Problem description:
Anywhere the string "sector" shows up in the listing below, copy the line it is in.

>>

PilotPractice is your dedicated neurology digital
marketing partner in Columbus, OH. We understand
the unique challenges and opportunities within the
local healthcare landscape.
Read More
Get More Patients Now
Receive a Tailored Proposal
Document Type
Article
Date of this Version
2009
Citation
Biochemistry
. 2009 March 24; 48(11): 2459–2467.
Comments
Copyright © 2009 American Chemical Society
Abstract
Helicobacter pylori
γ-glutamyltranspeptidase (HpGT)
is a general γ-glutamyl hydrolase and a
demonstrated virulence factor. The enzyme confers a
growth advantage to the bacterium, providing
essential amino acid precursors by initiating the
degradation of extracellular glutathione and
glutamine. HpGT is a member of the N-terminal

<<
>>

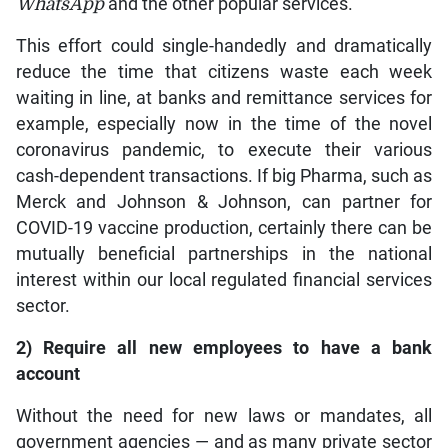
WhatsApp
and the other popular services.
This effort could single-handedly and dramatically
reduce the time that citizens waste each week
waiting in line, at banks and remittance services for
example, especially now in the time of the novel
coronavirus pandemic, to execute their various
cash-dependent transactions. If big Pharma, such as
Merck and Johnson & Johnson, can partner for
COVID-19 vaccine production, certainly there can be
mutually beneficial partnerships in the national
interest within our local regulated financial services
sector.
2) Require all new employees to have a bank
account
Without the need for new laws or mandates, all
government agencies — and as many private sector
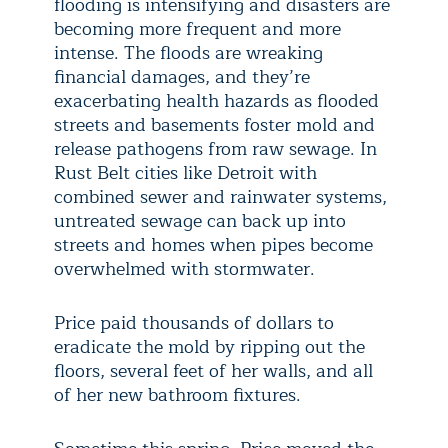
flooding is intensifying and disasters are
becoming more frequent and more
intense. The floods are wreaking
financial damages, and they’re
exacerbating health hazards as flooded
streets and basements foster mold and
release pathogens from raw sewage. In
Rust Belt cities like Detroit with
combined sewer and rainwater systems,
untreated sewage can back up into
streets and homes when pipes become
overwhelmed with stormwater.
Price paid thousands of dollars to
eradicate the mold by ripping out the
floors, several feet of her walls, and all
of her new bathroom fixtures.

<<

Answer:
sector.
government agencies — and as many private sector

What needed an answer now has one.